Modeling fibrous tissue in vascular fluid-structure interaction: a morphology-based pipeline and biomechanical significance

TL;DR

This paper introduces a comprehensive pipeline for modeling anisotropic arterial walls in vascular fluid-structure interaction, emphasizing fiber generation and the biomechanical impact of wall properties on blood flow dynamics.

Contribution

It presents a novel, morphology-based method for generating fiber orientations in thick-walled arteries, improving the accuracy of biomechanical simulations in vascular modeling.

Findings

Fiber generation method performs well against benchmarks.

Anisotropic wall models significantly affect deformation and stress.

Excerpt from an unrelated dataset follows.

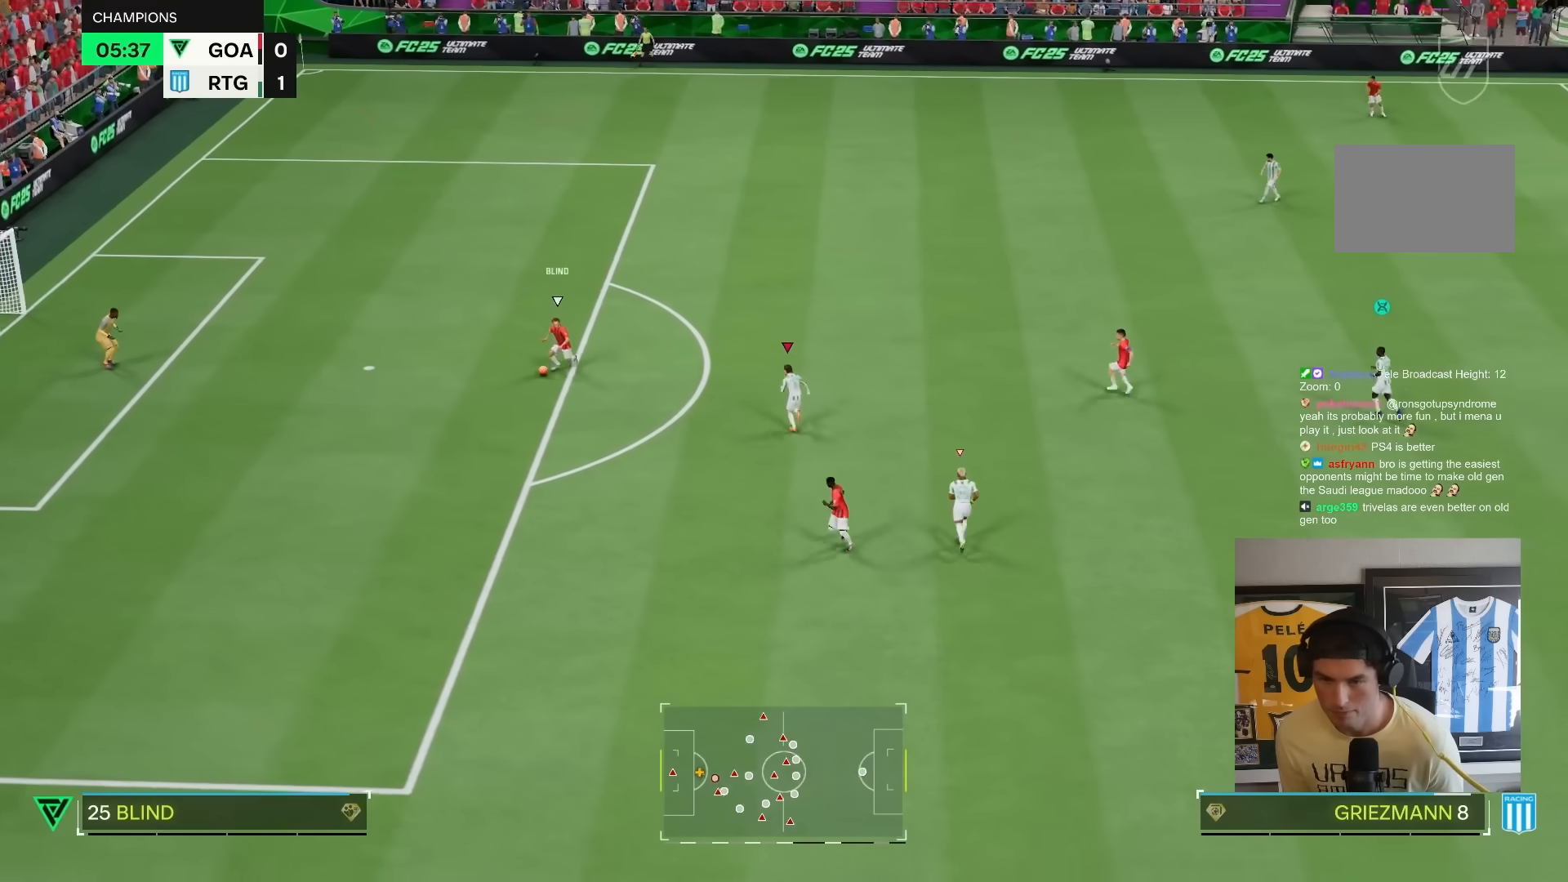
{"dt_ms": 500, "buttons": [], "left_stick": "up-left", "right_stick": "center", "events": [[300, "left_stick", "up-left"], [317, "R2", "up"], [317, "right_stick", "down-left"], [383, "right_stick", "center"]]}
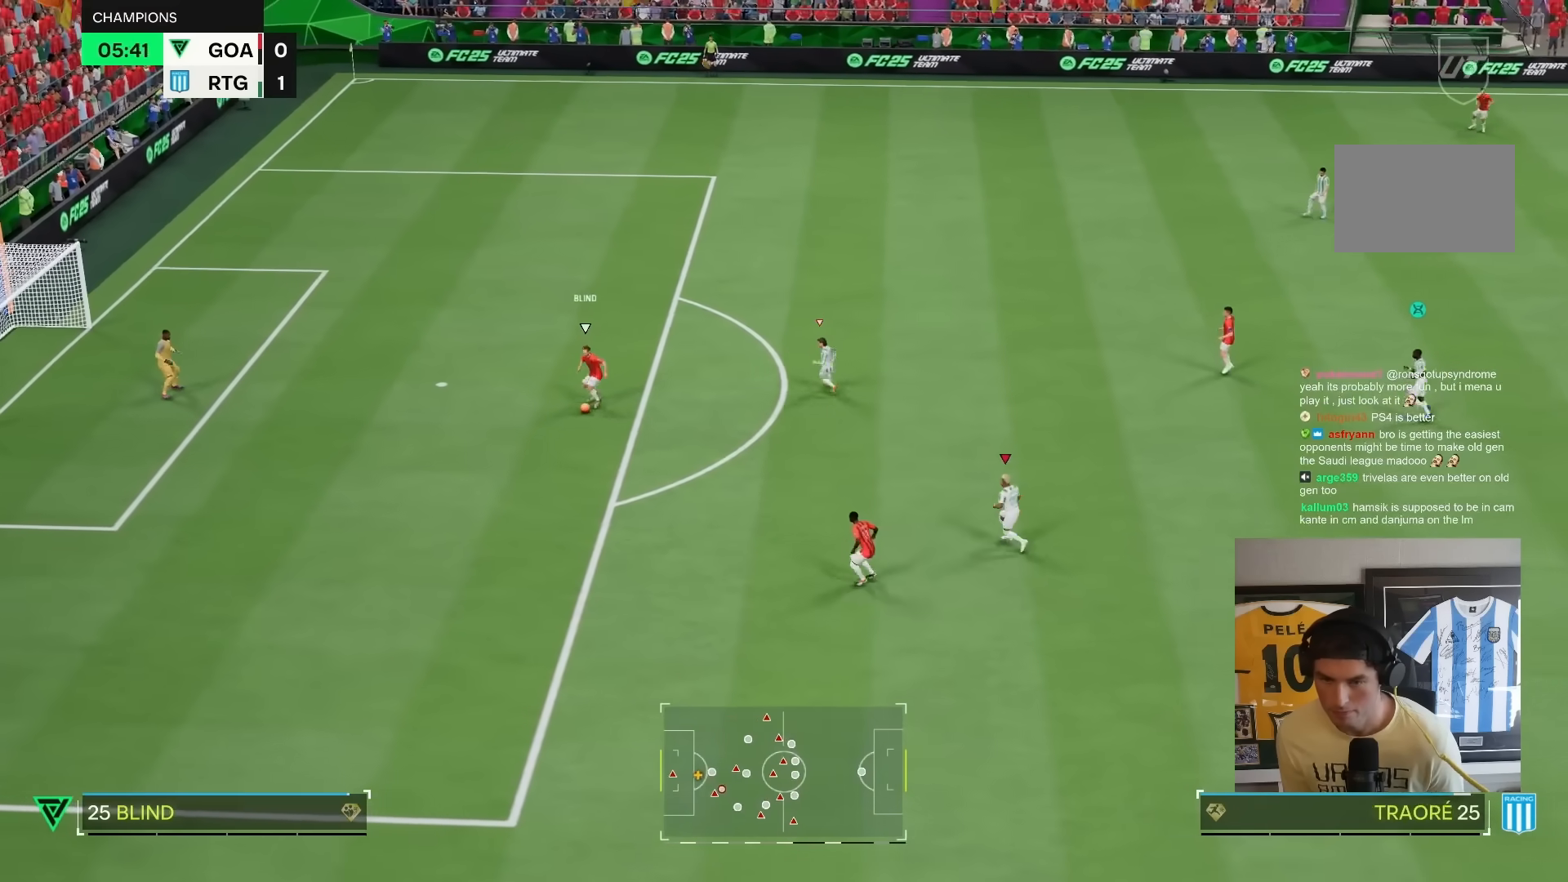
{"dt_ms": 500, "buttons": ["R1", "R2"], "left_stick": "down", "right_stick": "center", "events": [[33, "R1", "down"], [33, "R2", "down"], [33, "left_stick", "down"]]}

Hemodynamic factors are less sensitive to wall constitutive models.

Abstract

We propose a suite of technologies for analyzing the interaction between anisotropic arterial walls and blood flow for subject-specific geometries. Utilizing an established lumen modeling strategy, we present a comprehensive pipeline for generating the thick-walled artery models. Through a specialized mesh generation procedure, we obtain the meshes for the arterial lumen and wall with mesh continuity across the interface ensured. Exploiting the centerline information, a series of procedures is introduced for generating local basis vectors within the arterial wall. The procedures are tailored to handle thick-walled and, in particular, aneurysmatic tissues in which the basis vectors may exhibit transmural variations. Additionally, we propose methods to accurately identify the centerline in multi-branched vessels and bifurcating regions. The developed fiber generation method is evaluated against the strategy using linear elastic analysis, demonstrating that the proposed approach yields satisfactory fiber definitions in the considered benchmark. Finally, we examine the impact of anisotropic arterial wall models on the vascular fluid-structure interaction analysis through numerical examples. For comparison purposes, the neo-Hookean model is considered. The first case involves an idealized curved geometry, while the second case studies an image-based abdominal aorta model. The numerical results reveal that the deformation and stress distribution are critically related to the constitutive model of the wall, while the hemodynamic factors are less sensitive to the wall model. This work paves the way for more accurate image-based vascular modeling and enhances the prediction of arterial behavior under physiologically realistic conditions.